Stavros Kamperidis and his team at Heriot Watt University are undertaking a pilot study to utilise Menzies Distribution’s extensive logistics network in the return of small household Waste Electrical and Electronic Equipment (WEEE) to supply local remanufacturing companies for reuse activities.

This project sought to identify opportunities in which the volumes and quality of small WEEE could be increased by developing a sustainable collection and transport solution.

Who are Menzies?

Menzies Distribution operate a network of vehicles and warehouses that serves 25,000 retail customers across the UK and Ireland, delivering 7.4 million copies of newspapers and magazines every day. The company use 1,756 delivery vehicles which travel a combined 135,000 miles each day and make 109,000 deliveries per day. Whilst outbound journeys are well used, most of Menzies’ return journeys (backhauls) are underutilised which presents an improvement opportunity.


The team developed a series of Casual Loop Diagrams (CLD) to understand the causes, impacts and critical factors associated with WEEE collection.

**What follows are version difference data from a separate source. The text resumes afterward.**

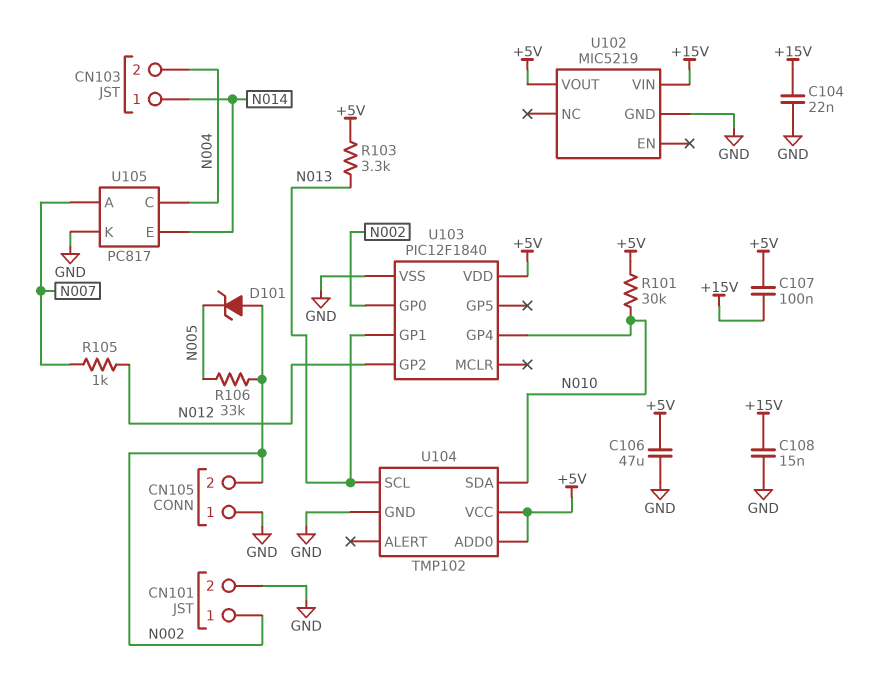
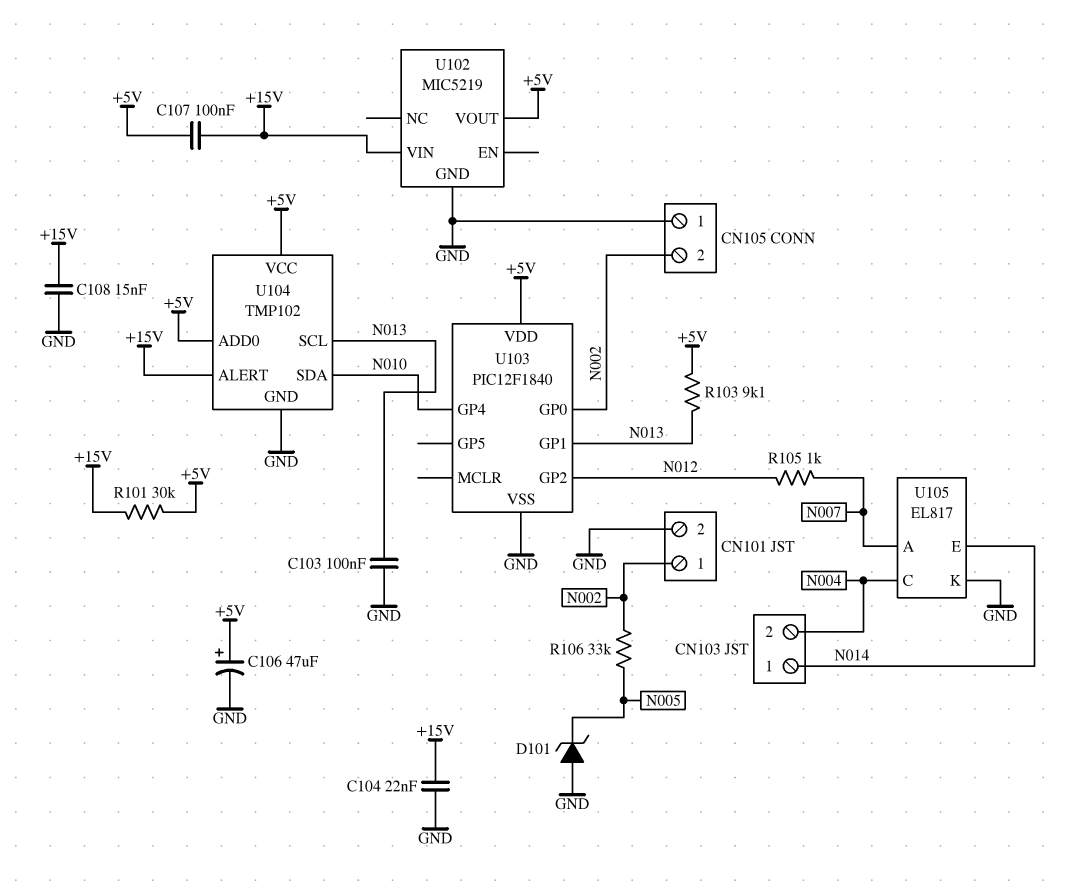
C103: none -> 100nF (GND, N013)
C106: 47uF (+5V, GND) -> 47uF (plus +5V, minus GND)
D101: zener (A N002, K N005) -> zener (A GND, K N005)
R101: 30k (+5V, N010) -> 30k (+5V, +15V)
R103: 3.3k (+5V, N013) -> 9.1k (+5V, N013)
U104 pin ALERT: none -> +15V
U105: PC817 -> EL817

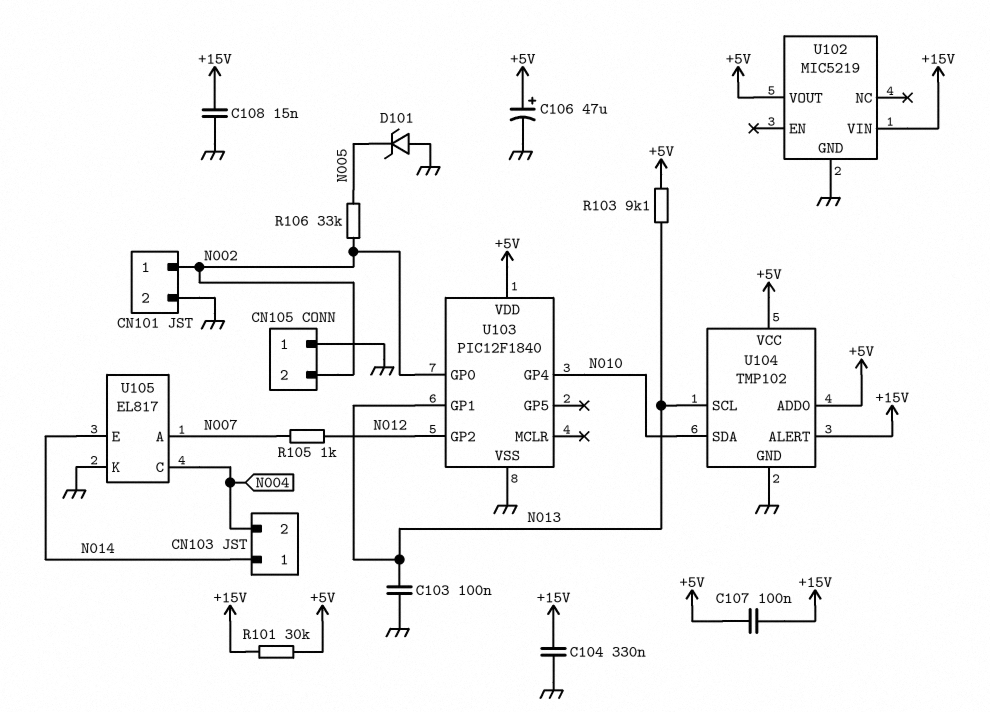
C104: 22nF (+15V, GND) -> 330nF (+15V, GND)

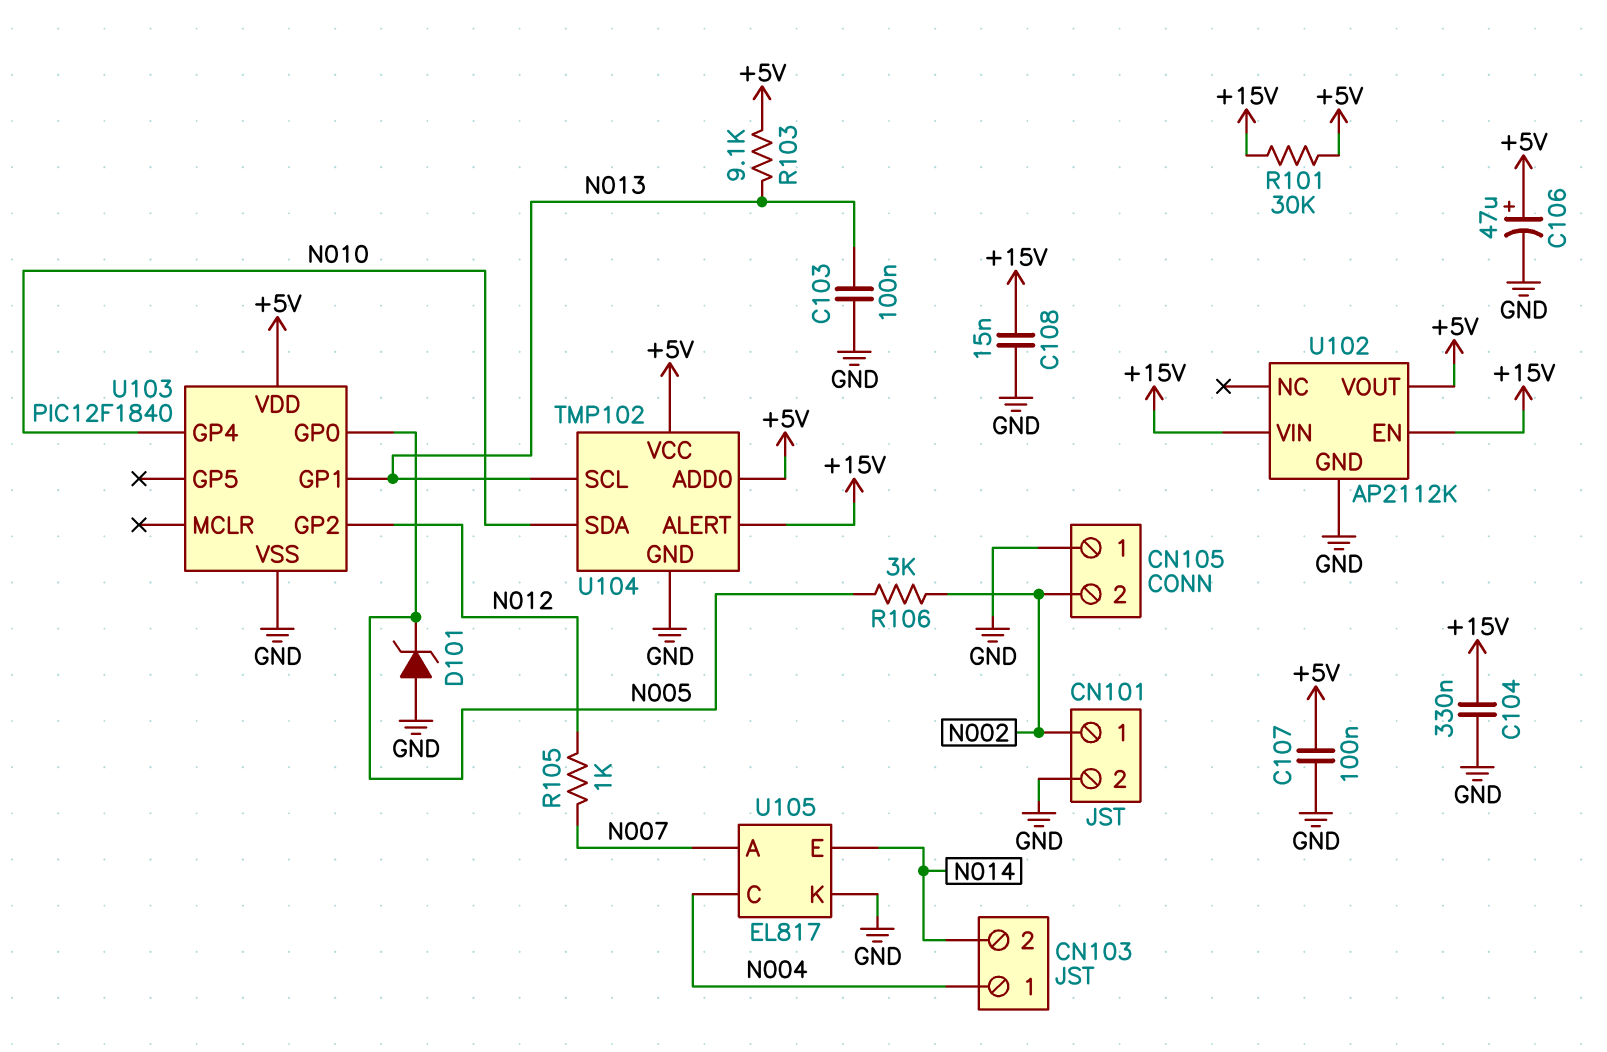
C107: 100nF (+5V, +15V) -> 100nF (+5V, GND)
CN103 pin 1: N014 -> N004
CN103 pin 2: N004 -> N014
R106: 33k (N002, N005) -> 3k (N002, N005)
U102: MIC5219 -> AP2112K
U102 pin EN: none -> +15V
U103 pin GP0: N002 -> N005

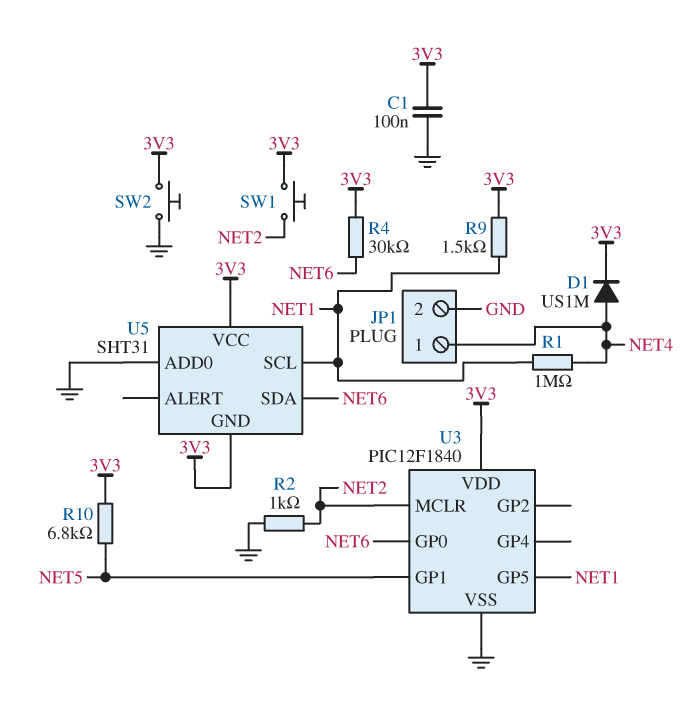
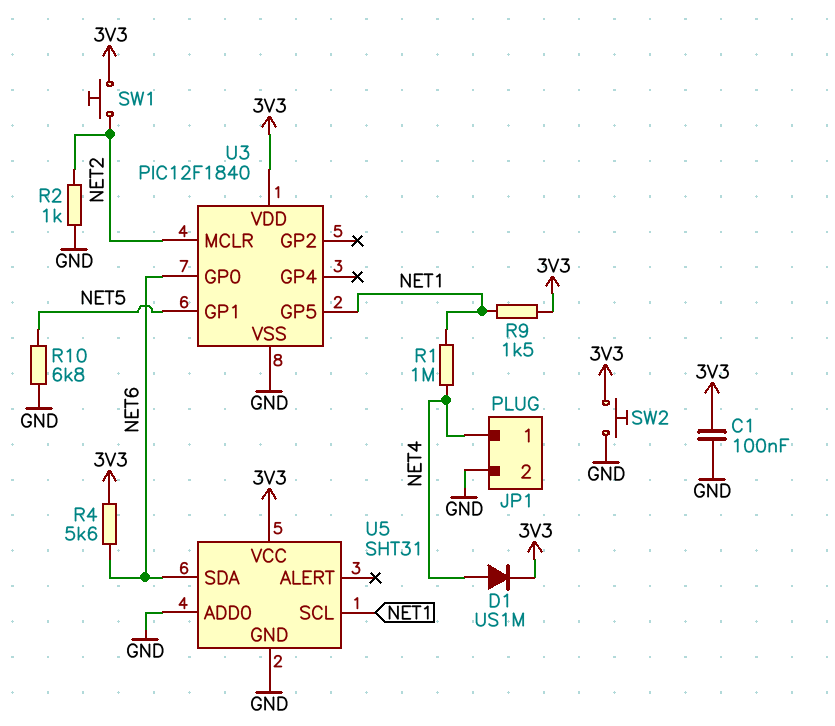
R4: 30k (3V3, NET6) -> 5.6k (3V3, NET6)
R10: 6.8k (3V3, NET5) -> 6.8k (GND, NET5)
U5 pin GND: 3V3 -> GND

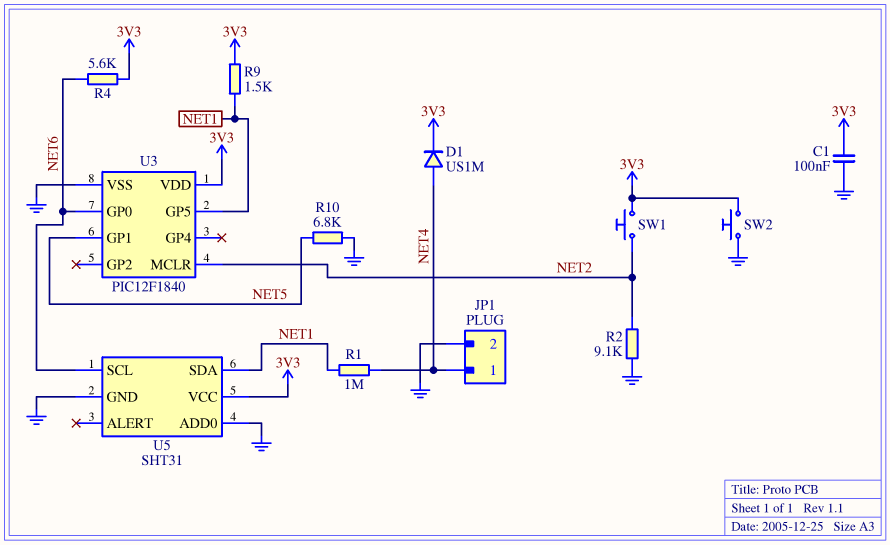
R2: 1k (GND, NET2) -> 9.1k (GND, NET2)
U5 pin SCL: NET1 -> NET6
U5 pin SDA: NET6 -> NET1

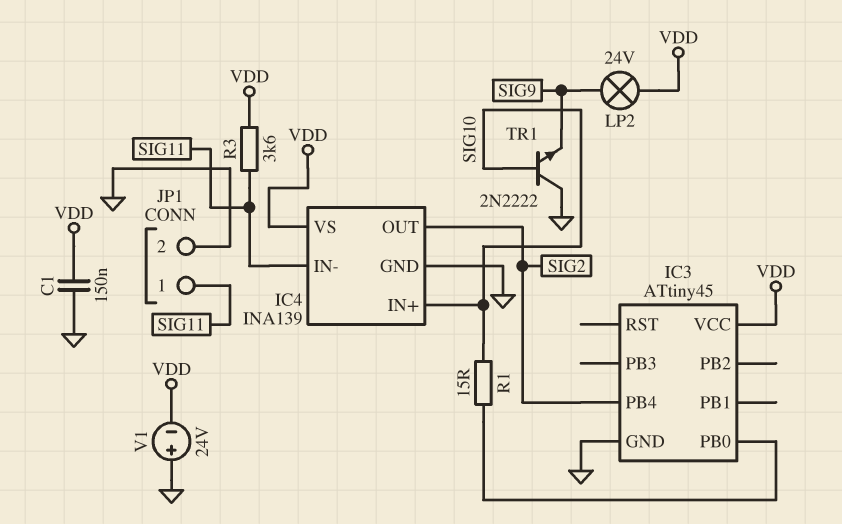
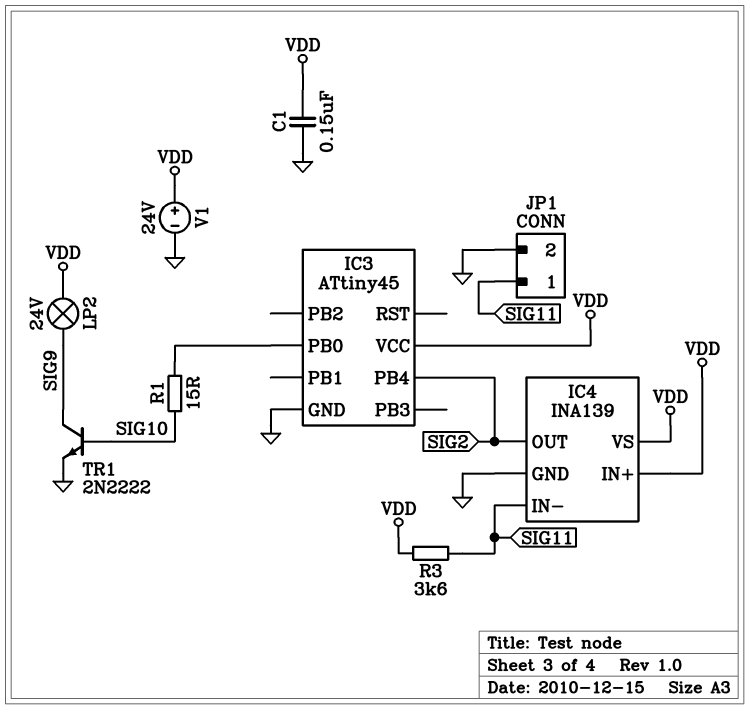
IC4 pin IN+: SIG10 -> VDD
TR1: NPN 2N2222 (B SIG10, C GND, E SIG9) -> NPN 2N2222 (B SIG10, C SIG9, E GND)
V1: 24V (plus GND, minus VDD) -> 24V (plus VDD, minus GND)

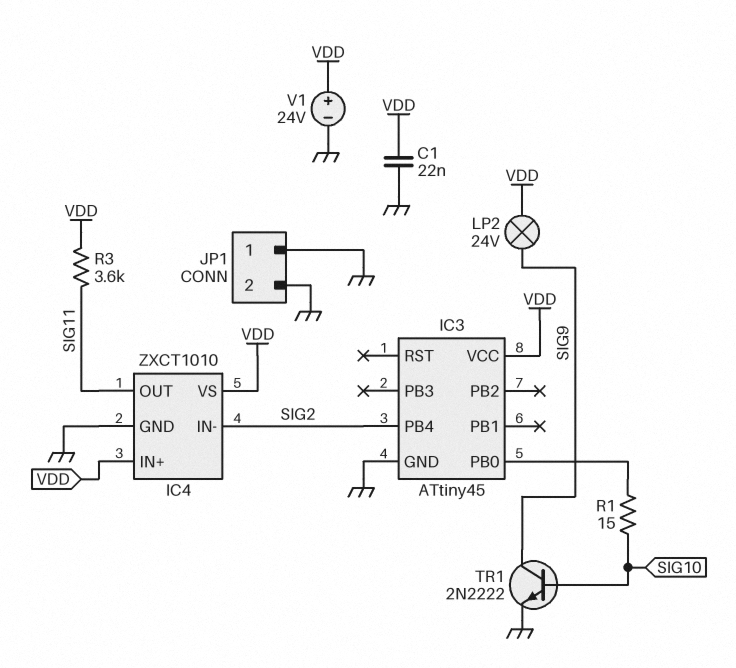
C1: 150nF (GND, VDD) -> 22nF (GND, VDD)
IC4: INA139 -> ZXCT1010
IC4 pin IN-: SIG11 -> SIG2
IC4 pin OUT: SIG2 -> SIG11
JP1 pin 1: SIG11 -> GND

These were used to facilitate the  design of a reverse logistics network for the recovery of small WEEE items;

It was identified that the solution should

  • minimise the investment cost in vehicles and crew
  • minimise the weekly routeing cost whilst guaranteeing a collection service level.

Collection was identified as a critical stage for volume aggregation and where diversion of WEEE down the most appropriate treatment streams occurs (reuse or recycle).

It was determined that a successful collection system requires WEEE to be uplifted directly from a convenient location and from a staffed premises – such as a shop. Economic analsysis indicated that the proposed collection system was cost-effective and identified that the quality of returned products will directly impact on the profitability of the system.

Menzies’s network of retailers and convenience stores can function as decentralised drop-off points to collect small WEEE. The staffed drop-off site system allows shop staff to check and segregate the returned goods as they arrive. The deposited WEEE items are then simultaneously collected by Menzies when they carry out their standard newspaper delivery, stored and transported by Menzies’ to a product recovery centre for reuse/recycling processing. This collection system will provide a convenient way for end-users to dispose of their small WEEE, whilst allowing Menzies to better utilise their normally empty back haul journeys.

Conclusion and next steps

The next stage of the project is to test the proposed collection system through a live pilot project with Menzies and their network partners. The project will determine the feasibility of integrating the collection of small WEEE within Menzies’ existing distribution network, and to the impact of the system on the return and reusability rate of the collected WEEE.

Funding from the Scottish Institute for Remanufacture enabled the initial research and has funded the pilot study of the solution due to kick off in 2018.